Tuesday, August 12, 2014

Dan Guerrero / Blog 09 / Paul Thek


Paul Thek was an American-born conceptual artist who worked in many different mediums as a sculptor, painter and installation artist from the mid 1950’s to the mid 1980’s ending with his premature death in 1988. A common theme running through his work is the use of perishable materials, and as a result, a substantial amount of his work no longer exists. What’s curious about this is that his pieces referencing meat and its lack of permanence are his most enduring and finely crafted pieces. Thek’s career had many ups and downs, successes and failures, but his current perceived status as art renegade and a 2010 retrospective at the Whitney Museum speak to his influence and enduring popularity.
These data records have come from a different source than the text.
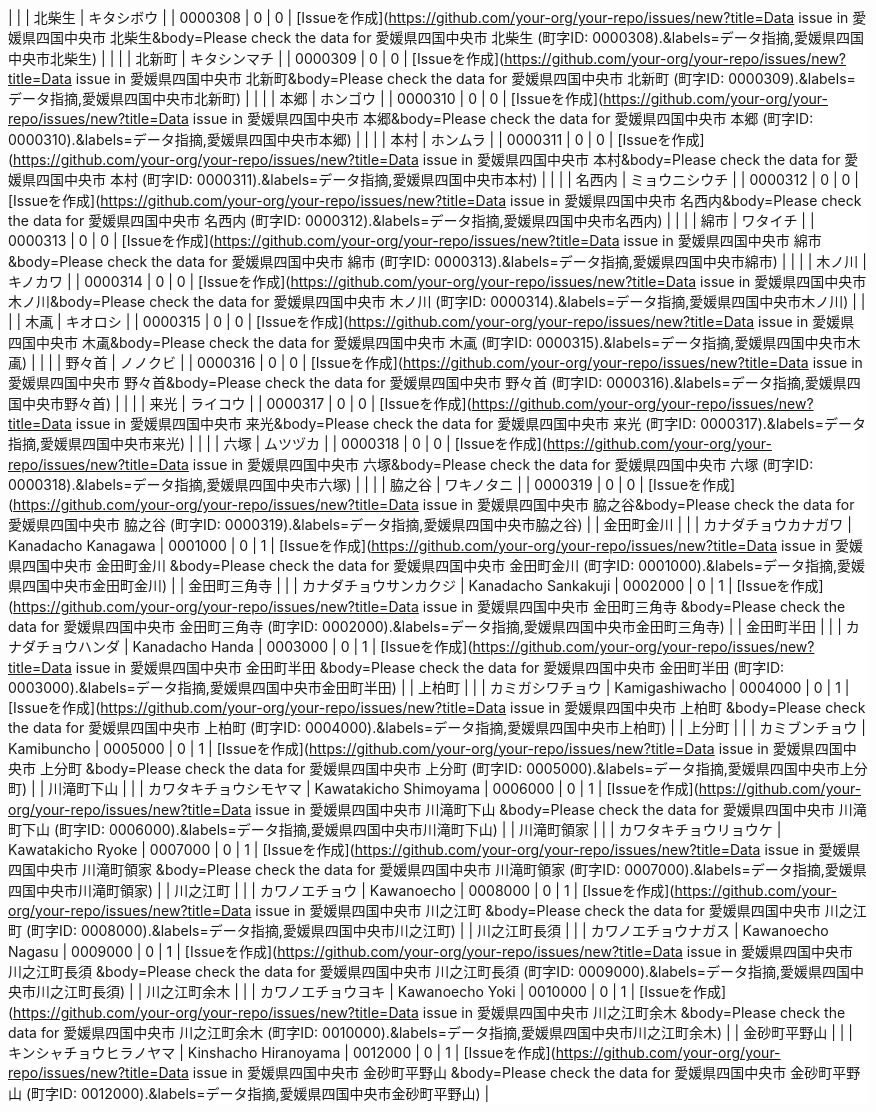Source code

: |  |  | 北柴生 |   キタシボウ |  | 0000308 | 0 | 0 | [Issueを作成](https://github.com/your-org/your-repo/issues/new?title=Data issue in 愛媛県四国中央市   北柴生&body=Please check the data for 愛媛県四国中央市   北柴生 (町字ID: 0000308).&labels=データ指摘,愛媛県四国中央市北柴生) |
|  |  | 北新町 |   キタシンマチ |  | 0000309 | 0 | 0 | [Issueを作成](https://github.com/your-org/your-repo/issues/new?title=Data issue in 愛媛県四国中央市   北新町&body=Please check the data for 愛媛県四国中央市   北新町 (町字ID: 0000309).&labels=データ指摘,愛媛県四国中央市北新町) |
|  |  | 本郷 |   ホンゴウ |  | 0000310 | 0 | 0 | [Issueを作成](https://github.com/your-org/your-repo/issues/new?title=Data issue in 愛媛県四国中央市   本郷&body=Please check the data for 愛媛県四国中央市   本郷 (町字ID: 0000310).&labels=データ指摘,愛媛県四国中央市本郷) |
|  |  | 本村 |   ホンムラ |  | 0000311 | 0 | 0 | [Issueを作成](https://github.com/your-org/your-repo/issues/new?title=Data issue in 愛媛県四国中央市   本村&body=Please check the data for 愛媛県四国中央市   本村 (町字ID: 0000311).&labels=データ指摘,愛媛県四国中央市本村) |
|  |  | 名西内 |   ミョウニシウチ |  | 0000312 | 0 | 0 | [Issueを作成](https://github.com/your-org/your-repo/issues/new?title=Data issue in 愛媛県四国中央市   名西内&body=Please check the data for 愛媛県四国中央市   名西内 (町字ID: 0000312).&labels=データ指摘,愛媛県四国中央市名西内) |
|  |  | 綿市 |   ワタイチ |  | 0000313 | 0 | 0 | [Issueを作成](https://github.com/your-org/your-repo/issues/new?title=Data issue in 愛媛県四国中央市   綿市&body=Please check the data for 愛媛県四国中央市   綿市 (町字ID: 0000313).&labels=データ指摘,愛媛県四国中央市綿市) |
|  |  | 木ノ川 |   キノカワ |  | 0000314 | 0 | 0 | [Issueを作成](https://github.com/your-org/your-repo/issues/new?title=Data issue in 愛媛県四国中央市   木ノ川&body=Please check the data for 愛媛県四国中央市   木ノ川 (町字ID: 0000314).&labels=データ指摘,愛媛県四国中央市木ノ川) |
|  |  | 木颪 |   キオロシ |  | 0000315 | 0 | 0 | [Issueを作成](https://github.com/your-org/your-repo/issues/new?title=Data issue in 愛媛県四国中央市   木颪&body=Please check the data for 愛媛県四国中央市   木颪 (町字ID: 0000315).&labels=データ指摘,愛媛県四国中央市木颪) |
|  |  | 野々首 |   ノノクビ |  | 0000316 | 0 | 0 | [Issueを作成](https://github.com/your-org/your-repo/issues/new?title=Data issue in 愛媛県四国中央市   野々首&body=Please check the data for 愛媛県四国中央市   野々首 (町字ID: 0000316).&labels=データ指摘,愛媛県四国中央市野々首) |
|  |  | 来光 |   ライコウ |  | 0000317 | 0 | 0 | [Issueを作成](https://github.com/your-org/your-repo/issues/new?title=Data issue in 愛媛県四国中央市   来光&body=Please check the data for 愛媛県四国中央市   来光 (町字ID: 0000317).&labels=データ指摘,愛媛県四国中央市来光) |
|  |  | 六塚 |   ムツヅカ |  | 0000318 | 0 | 0 | [Issueを作成](https://github.com/your-org/your-repo/issues/new?title=Data issue in 愛媛県四国中央市   六塚&body=Please check the data for 愛媛県四国中央市   六塚 (町字ID: 0000318).&labels=データ指摘,愛媛県四国中央市六塚) |
|  |  | 脇之谷 |   ワキノタニ |  | 0000319 | 0 | 0 | [Issueを作成](https://github.com/your-org/your-repo/issues/new?title=Data issue in 愛媛県四国中央市   脇之谷&body=Please check the data for 愛媛県四国中央市   脇之谷 (町字ID: 0000319).&labels=データ指摘,愛媛県四国中央市脇之谷) |
| 金田町金川 |  |  | カナダチョウカナガワ   | Kanadacho Kanagawa | 0001000 | 0 | 1 | [Issueを作成](https://github.com/your-org/your-repo/issues/new?title=Data issue in 愛媛県四国中央市 金田町金川  &body=Please check the data for 愛媛県四国中央市 金田町金川   (町字ID: 0001000).&labels=データ指摘,愛媛県四国中央市金田町金川) |
| 金田町三角寺 |  |  | カナダチョウサンカクジ   | Kanadacho Sankakuji | 0002000 | 0 | 1 | [Issueを作成](https://github.com/your-org/your-repo/issues/new?title=Data issue in 愛媛県四国中央市 金田町三角寺  &body=Please check the data for 愛媛県四国中央市 金田町三角寺   (町字ID: 0002000).&labels=データ指摘,愛媛県四国中央市金田町三角寺) |
| 金田町半田 |  |  | カナダチョウハンダ   | Kanadacho Handa | 0003000 | 0 | 1 | [Issueを作成](https://github.com/your-org/your-repo/issues/new?title=Data issue in 愛媛県四国中央市 金田町半田  &body=Please check the data for 愛媛県四国中央市 金田町半田   (町字ID: 0003000).&labels=データ指摘,愛媛県四国中央市金田町半田) |
| 上柏町 |  |  | カミガシワチョウ   | Kamigashiwacho | 0004000 | 0 | 1 | [Issueを作成](https://github.com/your-org/your-repo/issues/new?title=Data issue in 愛媛県四国中央市 上柏町  &body=Please check the data for 愛媛県四国中央市 上柏町   (町字ID: 0004000).&labels=データ指摘,愛媛県四国中央市上柏町) |
| 上分町 |  |  | カミブンチョウ   | Kamibuncho | 0005000 | 0 | 1 | [Issueを作成](https://github.com/your-org/your-repo/issues/new?title=Data issue in 愛媛県四国中央市 上分町  &body=Please check the data for 愛媛県四国中央市 上分町   (町字ID: 0005000).&labels=データ指摘,愛媛県四国中央市上分町) |
| 川滝町下山 |  |  | カワタキチョウシモヤマ   | Kawatakicho Shimoyama | 0006000 | 0 | 1 | [Issueを作成](https://github.com/your-org/your-repo/issues/new?title=Data issue in 愛媛県四国中央市 川滝町下山  &body=Please check the data for 愛媛県四国中央市 川滝町下山   (町字ID: 0006000).&labels=データ指摘,愛媛県四国中央市川滝町下山) |
| 川滝町領家 |  |  | カワタキチョウリョウケ   | Kawatakicho Ryoke | 0007000 | 0 | 1 | [Issueを作成](https://github.com/your-org/your-repo/issues/new?title=Data issue in 愛媛県四国中央市 川滝町領家  &body=Please check the data for 愛媛県四国中央市 川滝町領家   (町字ID: 0007000).&labels=データ指摘,愛媛県四国中央市川滝町領家) |
| 川之江町 |  |  | カワノエチョウ   | Kawanoecho | 0008000 | 0 | 1 | [Issueを作成](https://github.com/your-org/your-repo/issues/new?title=Data issue in 愛媛県四国中央市 川之江町  &body=Please check the data for 愛媛県四国中央市 川之江町   (町字ID: 0008000).&labels=データ指摘,愛媛県四国中央市川之江町) |
| 川之江町長須 |  |  | カワノエチョウナガス   | Kawanoecho Nagasu | 0009000 | 0 | 1 | [Issueを作成](https://github.com/your-org/your-repo/issues/new?title=Data issue in 愛媛県四国中央市 川之江町長須  &body=Please check the data for 愛媛県四国中央市 川之江町長須   (町字ID: 0009000).&labels=データ指摘,愛媛県四国中央市川之江町長須) |
| 川之江町余木 |  |  | カワノエチョウヨキ   | Kawanoecho Yoki | 0010000 | 0 | 1 | [Issueを作成](https://github.com/your-org/your-repo/issues/new?title=Data issue in 愛媛県四国中央市 川之江町余木  &body=Please check the data for 愛媛県四国中央市 川之江町余木   (町字ID: 0010000).&labels=データ指摘,愛媛県四国中央市川之江町余木) |
| 金砂町平野山 |  |  | キンシャチョウヒラノヤマ   | Kinshacho Hiranoyama | 0012000 | 0 | 1 | [Issueを作成](https://github.com/your-org/your-repo/issues/new?title=Data issue in 愛媛県四国中央市 金砂町平野山  &body=Please check the data for 愛媛県四国中央市 金砂町平野山   (町字ID: 0012000).&labels=データ指摘,愛媛県四国中央市金砂町平野山) |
During the summer of 1963, Paul Thek and the photographer Peter Hujar visited the Capuchin catacombs near Palermo Italy. In the catacombs are human remains displayed in glass boxes, and it was this visual experience that would inform Thek’s work for the next few years. His work features slabs of meat, sections of an arm, bound foot-like artifacts, all glistening meaty fat and oozing marrow. Some with tubing penetrating the  surface of the meat and others with hair that appears to be growing on the surface, the works are both alive and dead at the same time. As real as they appear to be, they are actually skillfully rendered sculptures made of plaster, wax, and hair. Thek was trying to elicit an emotional response through these works, and in that aspect they are truly successful. There is a real preciousness and attention to detail that is oddly detached from the other art being produced at the time, which was primarily geometric and minimalist.